Keeping part surfaces free of contaminants is crucial in many modern manufacturing processes, such as bonding and welding, coating, and vacuum applications. Given this requirement, and with the growing demand for digitalization and documentation of these processes, there’s a real need for measurement equipment that can assess the cleanliness of the entire part.

By combining the super-sensitive method of laser-induced fluorescence detection with the concept of laser scanning, Fraunhofer IPM has developed devices for the inspection of parts from less than 1 sq. in. to tens of square feet in size.

One of those devices is the F-Scanner, which uses a violet or ultraviolet laser beam to give fluorescence to organic residues such as drawing and cooling lubricants, slushing oils, release agents, flux, and fingerprints. These contaminants then emit their own light that contrasts against the clean bare metal surface, which itself does not exhibit any fluorescence.

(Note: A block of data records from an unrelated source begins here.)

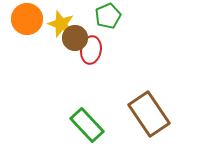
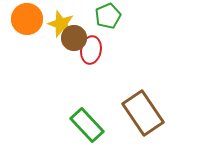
brown circle: moved 1 px left
brown rectangle: moved 6 px left, 1 px up
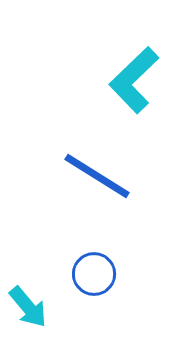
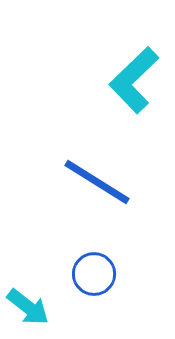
blue line: moved 6 px down
cyan arrow: rotated 12 degrees counterclockwise
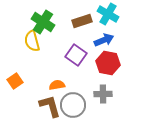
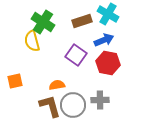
orange square: rotated 21 degrees clockwise
gray cross: moved 3 px left, 6 px down
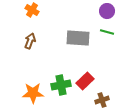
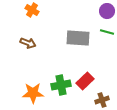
brown arrow: moved 2 px left, 2 px down; rotated 91 degrees clockwise
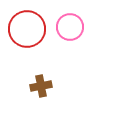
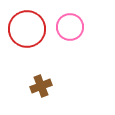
brown cross: rotated 10 degrees counterclockwise
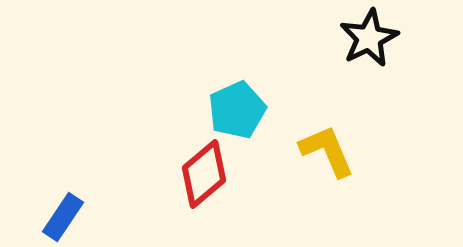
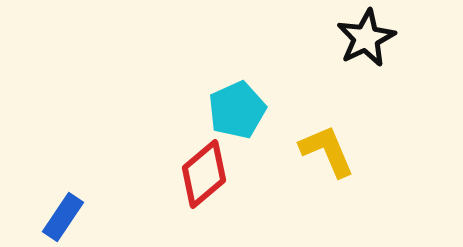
black star: moved 3 px left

For coatings and known contaminants, the device can be calibrated to obtain quantitative measurement data. Its limit of detection is 0.1 to 1 mg/sq. ft., which corresponds to just a few nanometers of layer thickness. Calibration requires reference values, such as gravimetric measurements using a precision scale. If not calibrated, the unit is factory-set to a fluorescence standard to ensure that results from the same or different units is always comparable.

Powerful scanner optics and fast detection of the fluorescence signal allow the unit to perform more than 1 million individual measurements per second. This is fast enough to keep up with high-speed applications, such as strip metal processing. Based on the measurement data, the software creates a digital map of the contamination or coating landscape across the whole surface. For still-standing parts, the optical resolution depends on the required cycle time and is typically 200 to 1,000 µm.

The scanner is available in stand-alone and inline versions and also can be integrated into production equipment. The stand-alone version is based on the 2D unit or a traversing 1D unit, depending on the part size. It is equipped with a sample chamber of appropriate size, which ensures Class 1 laser-safe operation.

The inline version, typically based on the 1D unit, offers customizable mechanical, electrical, and software interfaces. Its monolithic design is suitable for operation in both clean and harsh environments and may include a tool-free exchangeable window, water cooling, a purge gas system, and shock absorbers. The Class 3b laser system needs to be enclosed or suitably shielded to ensure laser-safe operation. The system comes with safe inputs and outputs, which can be connected to an interlock logic, and a key-actuated control of the laser.

With a scan rate of up to 400 lines per second, the 1D model can capture parts or strip metal at a processing speed of 150 m/min. with ¼-in. resolution. That equates to more than 2,000 measurements per square foot. It also can be mounted to a robot, linear axis, or gantry, allowing for flexible and high-speed capture of complex parts of nearly arbitrary size, such as from die casting or panel forming processes. For smaller parts of up to 24 by 24 in., the 2D model with its inherent 2D scan mode is most suitable.

Fast and complete fluorescence inspection of part surfaces using laser scanners helps fabricators achieve seamless quality assurance in demanding processes and industries. It can reduce the number of rejects and improve product quality, safety, and lifetime. Moreover, it can pave the way to more sustainable data-based cleaning and coating processes that may benefit from direct feedback of the inspection device.

These two aluminum blanks were stacked, causing transfer of lubricant from one blank to the other. The lubrication profile shows the resulting strong deviations in lubricant distribution.